Money. Barack Obama's mystical pull on people is nice, but nice in modern politics comes after money. Once Barack proved conclusively that he could raise big-time cash, the Clintons' strongest tie to their machine began to unravel. Today he's got $42 million banked. She's got a few million north of nothing.

That is why Hillary will never sit in the big chair in the Oval Office. More so than even the iron law. But said law may well be enough to end the chances of Barack Obama ever sitting in that chair, either. Despite the money, he has run well left of where the majority of the country is comfortable. The protracted fight with Clinton has made him stay far to the left even as he should have been trying more for the center as people begin paying attention to the elections.

Dearth Day

Patrick Moore, one of the founders of Greenpeace who left the organization in 1986, explains why he has turned against Greenpeace. It's quite simple, really, it is the dearth of science in the hysterical warnings of the group. Many of those hysterical warnings are either baseless or completely self-serving.

But I later learned that the environmental movement is not always guided by science. As we celebrate Earth Day today, this is a good lesson to keep in mind.

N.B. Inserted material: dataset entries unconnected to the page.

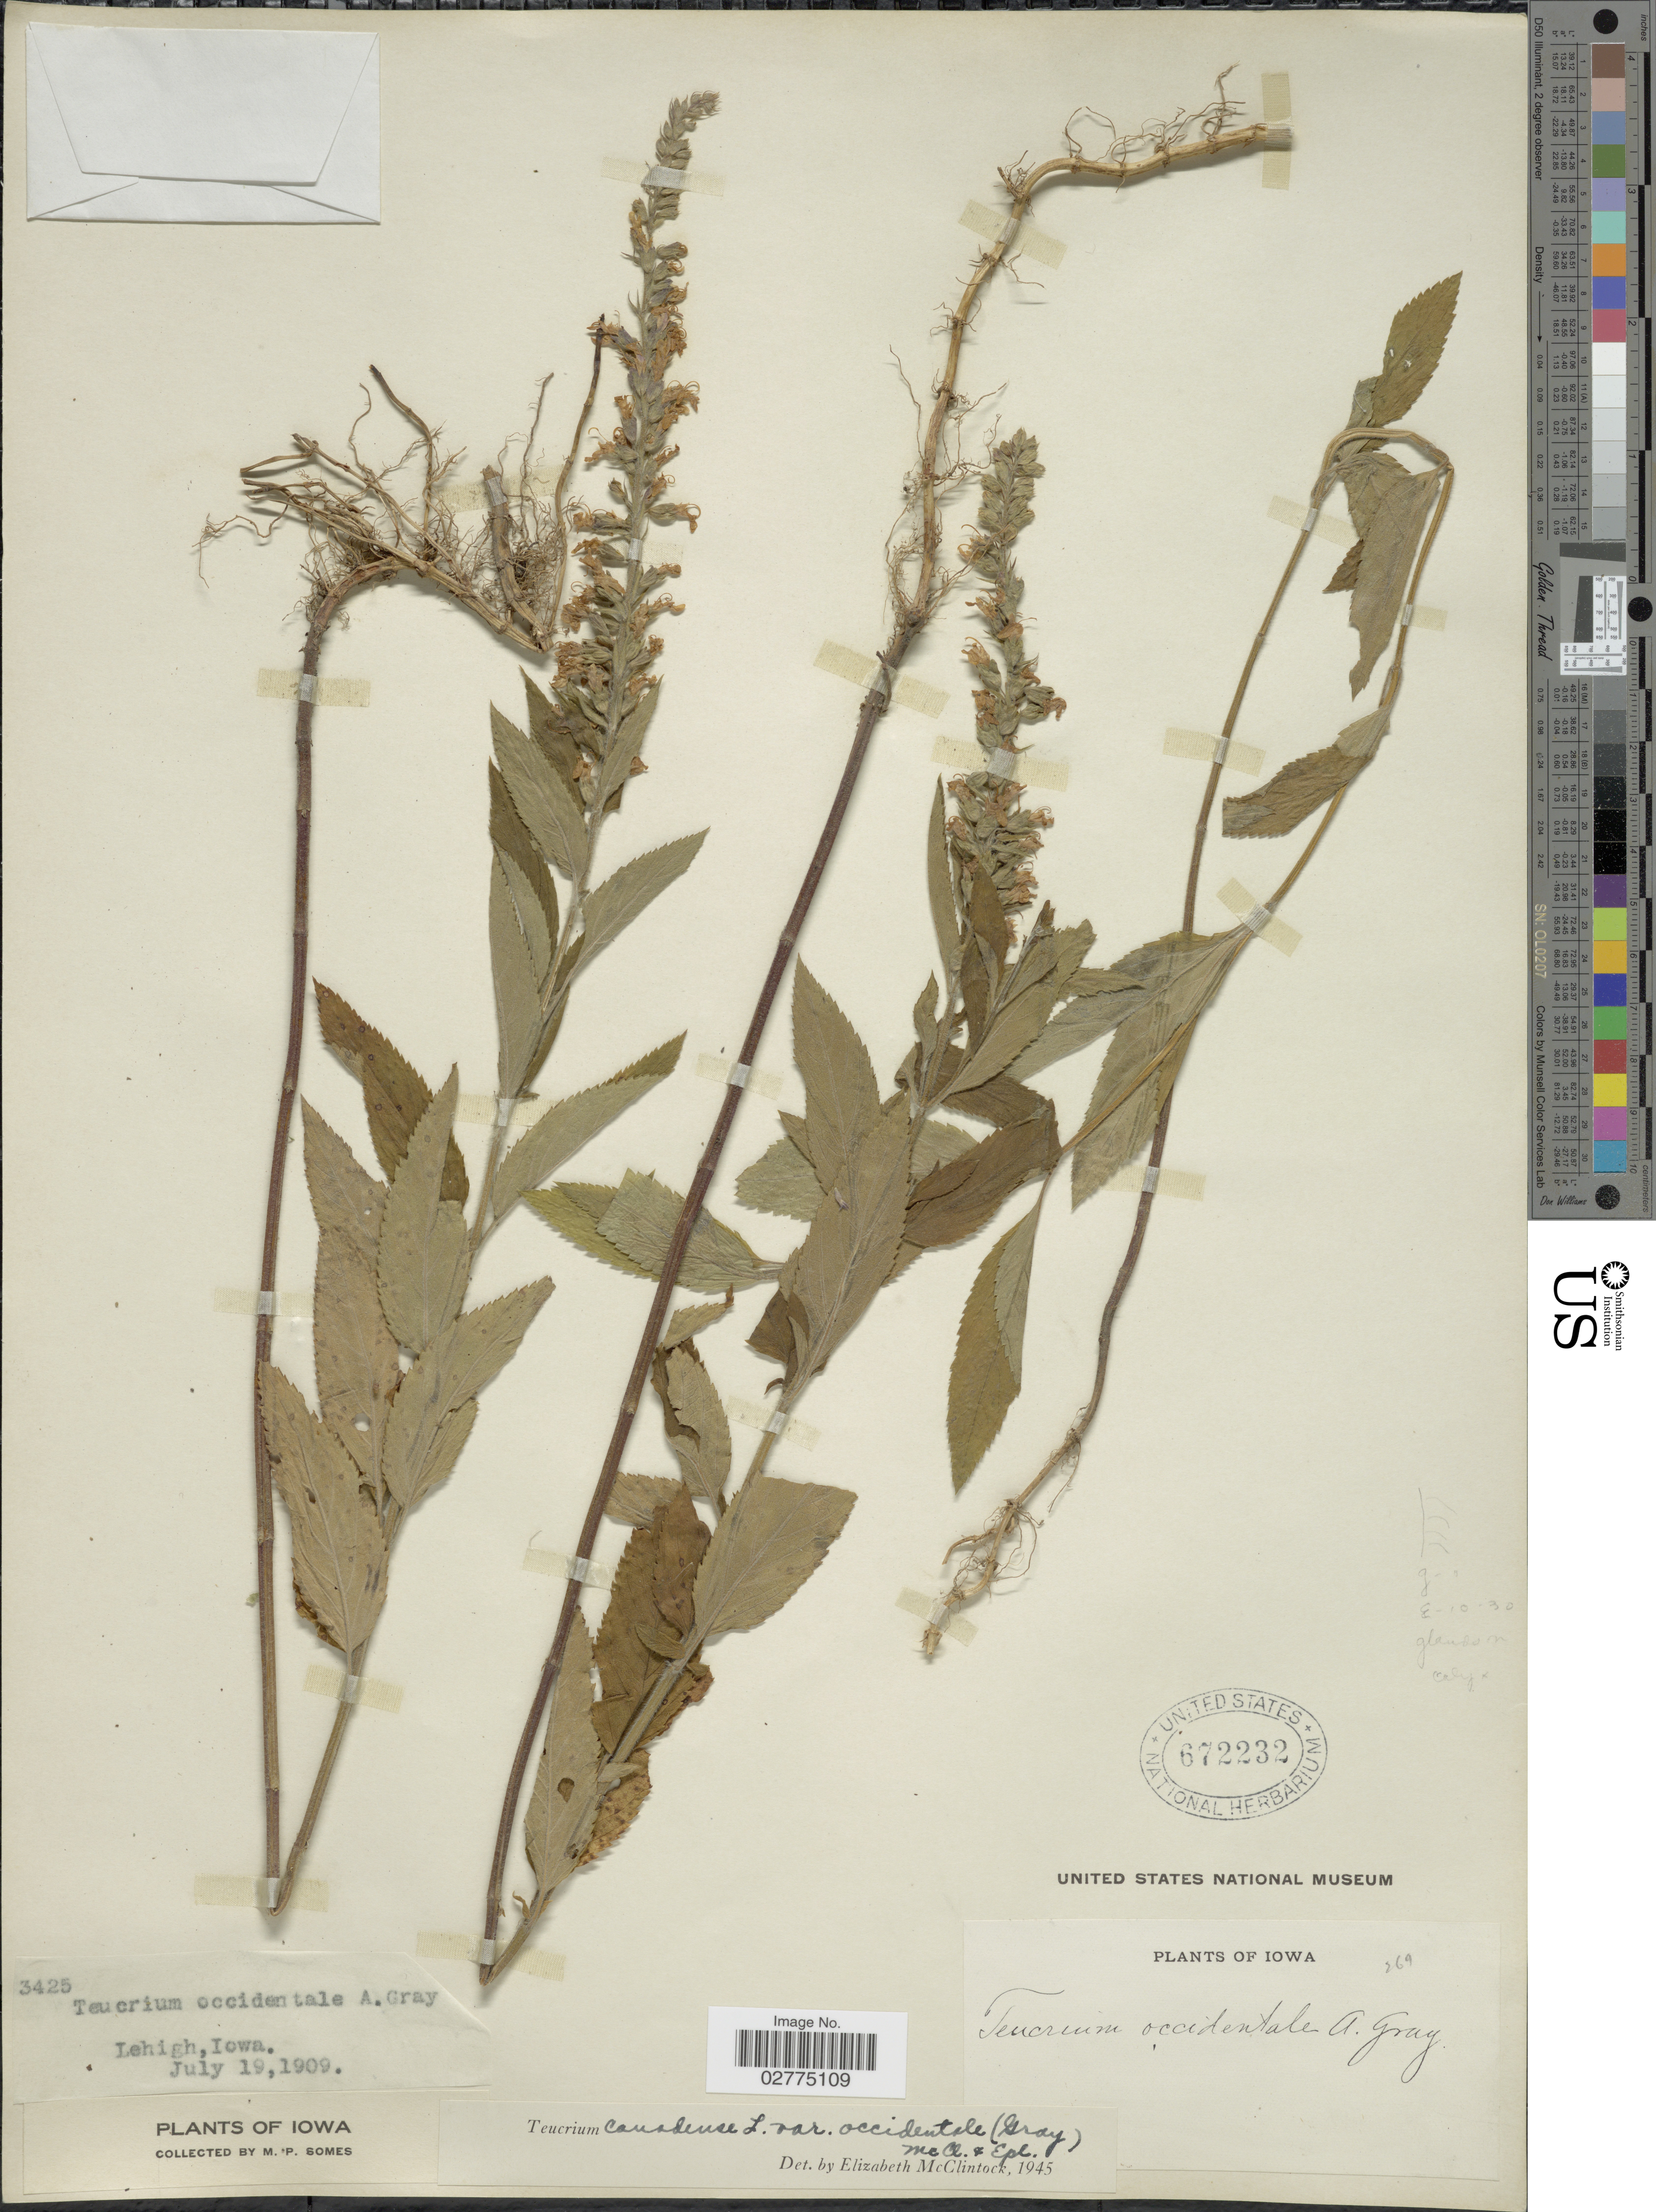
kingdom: Plantae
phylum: Tracheophyta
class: Magnoliopsida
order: Lamiales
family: Lamiaceae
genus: Teucrium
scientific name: Teucrium canadense var. occidentale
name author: (A. Gray) E. M. McClint. & Epling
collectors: M. Somes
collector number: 3425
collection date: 1909-07-19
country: United States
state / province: Iowa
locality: Lehigh, Iowa.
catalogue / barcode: US 672232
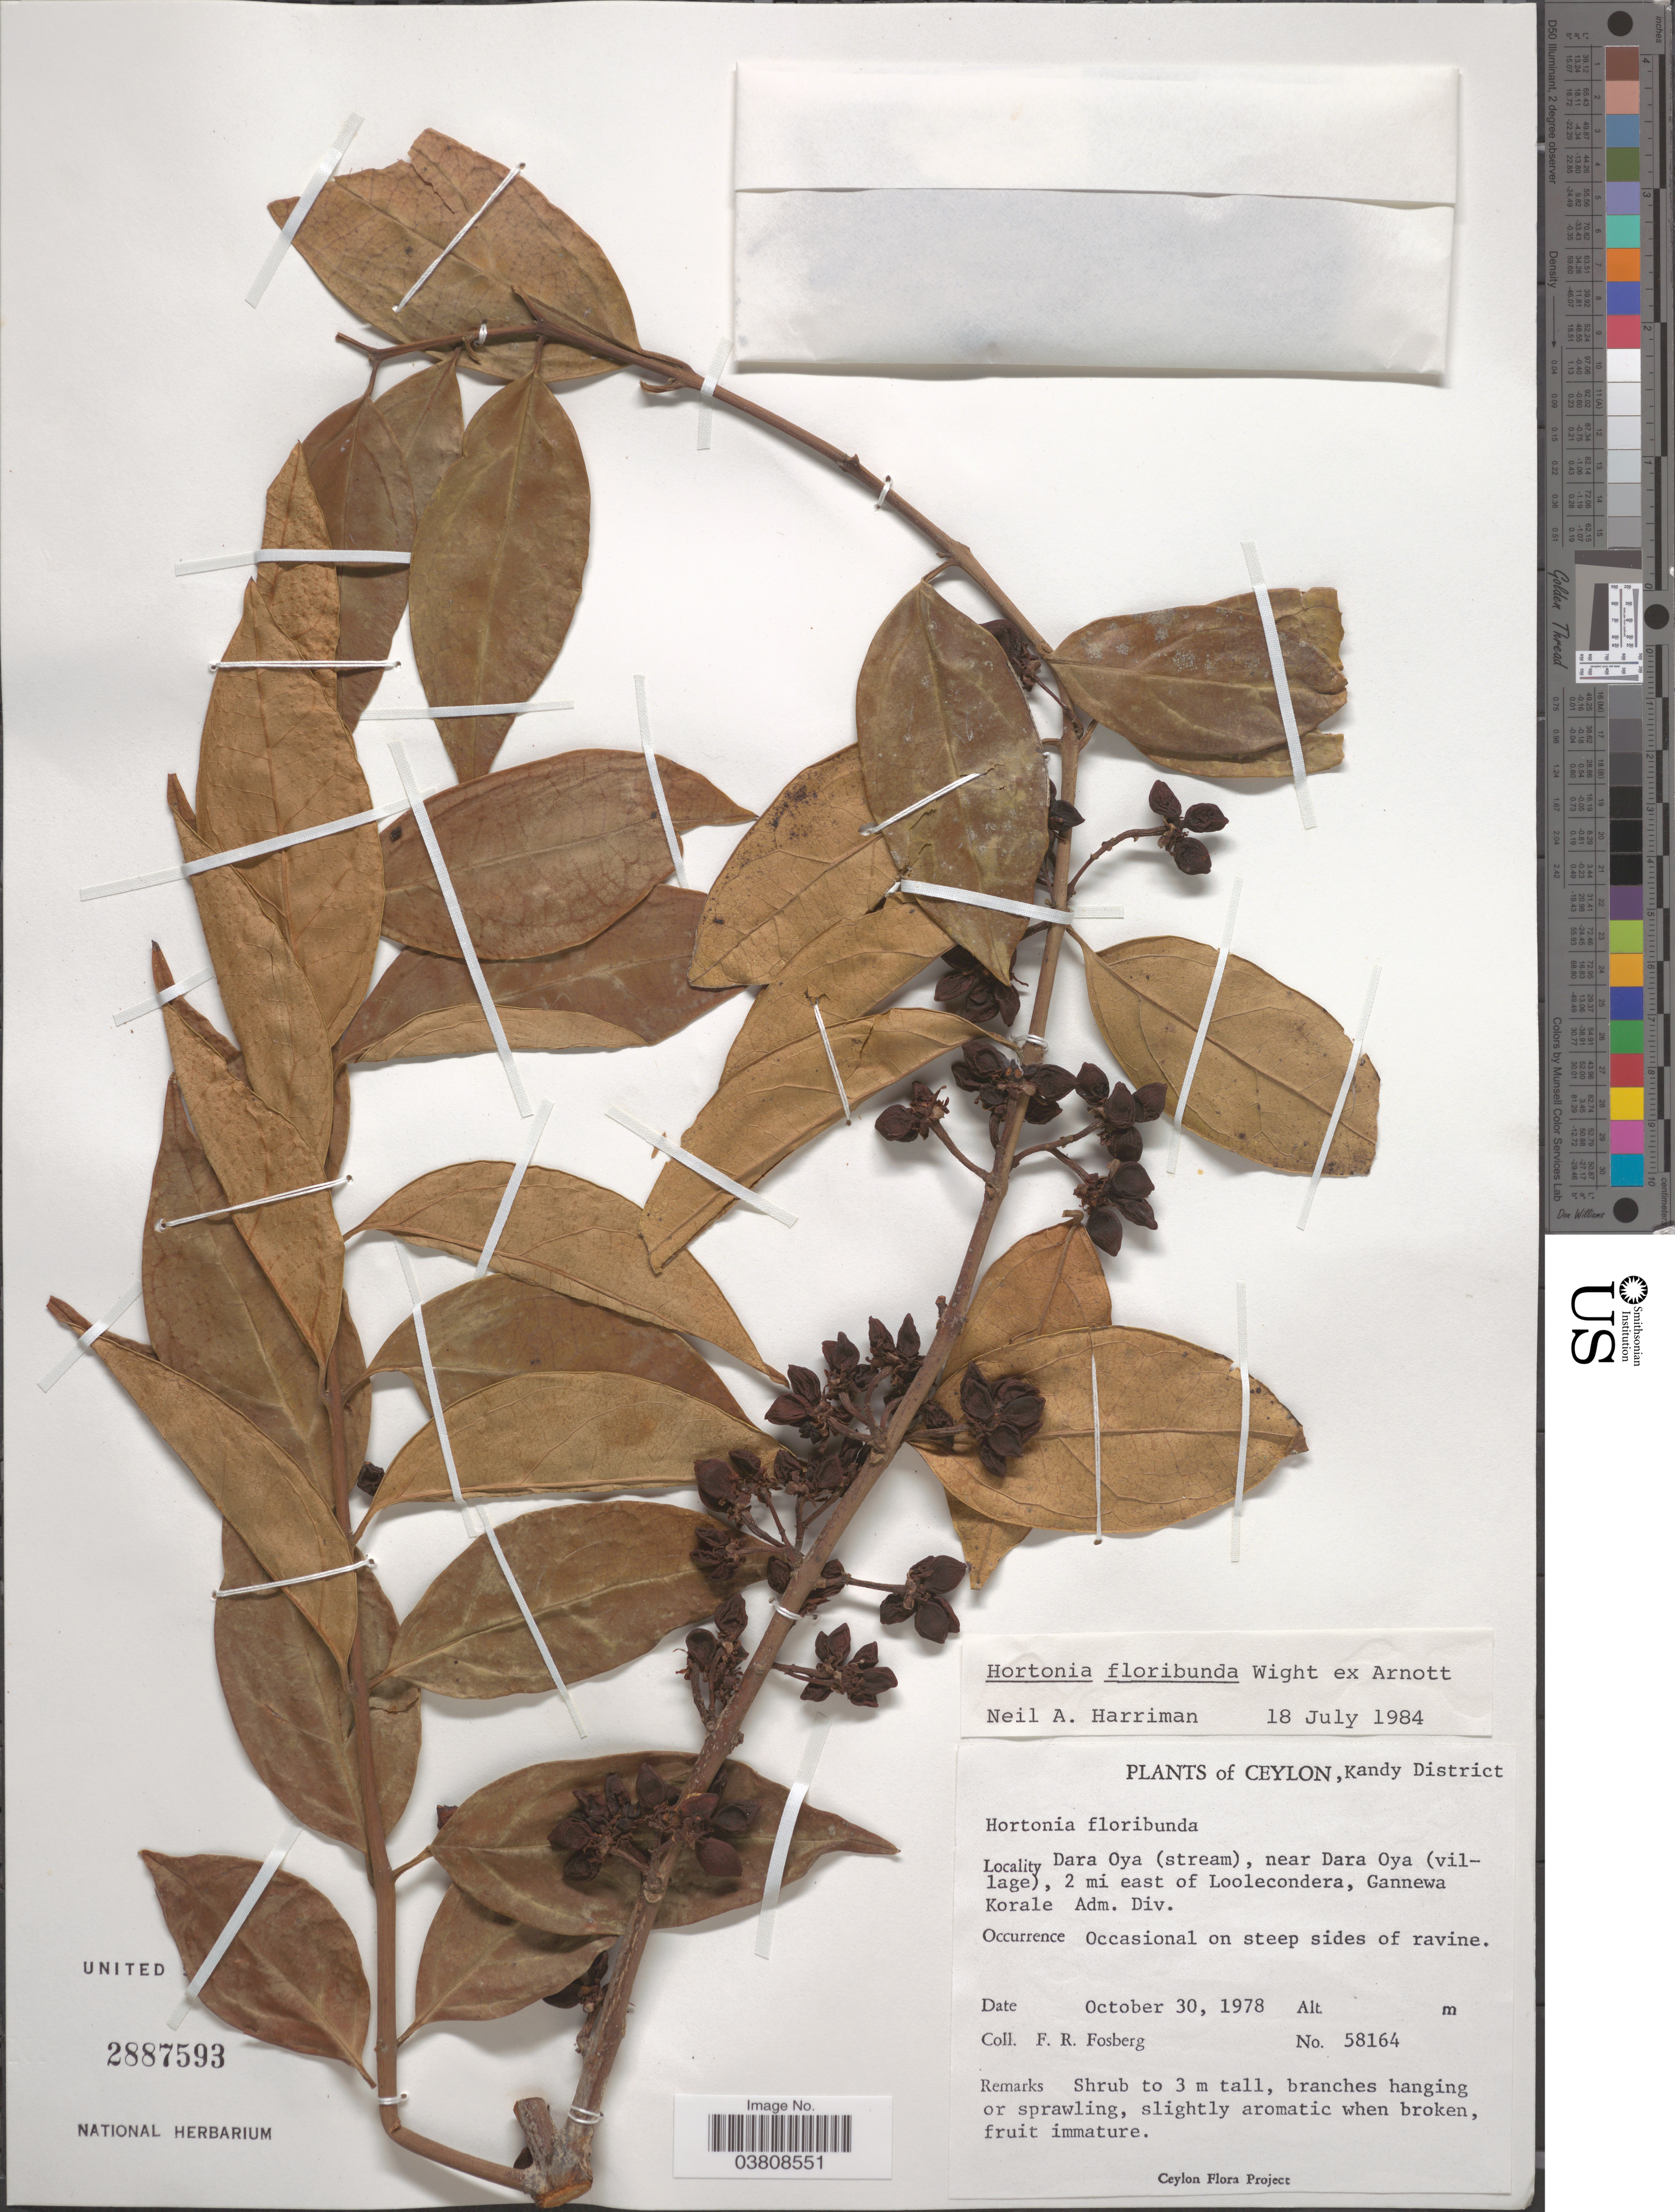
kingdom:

At first, many of the causes we championed, such as opposition to nuclear testing and protection of whales, stemmed from our scientific knowledge of nuclear physics and marine biology. But after six years as one of five directors of Greenpeace International, I observed that none of my fellow directors had any formal science education. They were either political activists or environmental entrepreneurs. Ultimately, a trend toward abandoning scientific objectivity in favor of political agendas forced me to leave Greenpeace in 1986.

The breaking point was a Greenpeace decision to support a world-wide ban on chlorine. Science shows that adding chlorine to drinking water was the biggest advance in the history of public health, virtually eradicating water-borne diseases such as cholera. And the majority of our pharmaceuticals are based on chlorine chemistry. Simply put, chlorine is essential for our health.

My former colleagues ignored science and supported the ban, forcing my departure. Despite science concluding no known health risks – and ample benefits – from chlorine in drinking water, Greenpeace and other environmental groups have opposed its use for more than 20 years.

The latest hobbyhorse Greenpeace is riding is trying to force a ban on the common plasticizer diisononyl phthalate (DINP), which has been tested repeatedly, used for years and is perfectly safe. Greenpeace wants it banned and untried, unstudied compounds substituted. That and the opposition to chlorine points to more than a dearth of science. It also shows a dearth of compassion for their fellow humans.

Incidentally, I have posted about Patrick Moore in the past. He has become an eloquent advocate of nuclear power - which Greenpeace also froths unscientifically about. Greenpeace has, as Moore points out, become a politically-motivated organization more interested in its agenda than in really saving the earth. Or caring about the human beings who have to live here.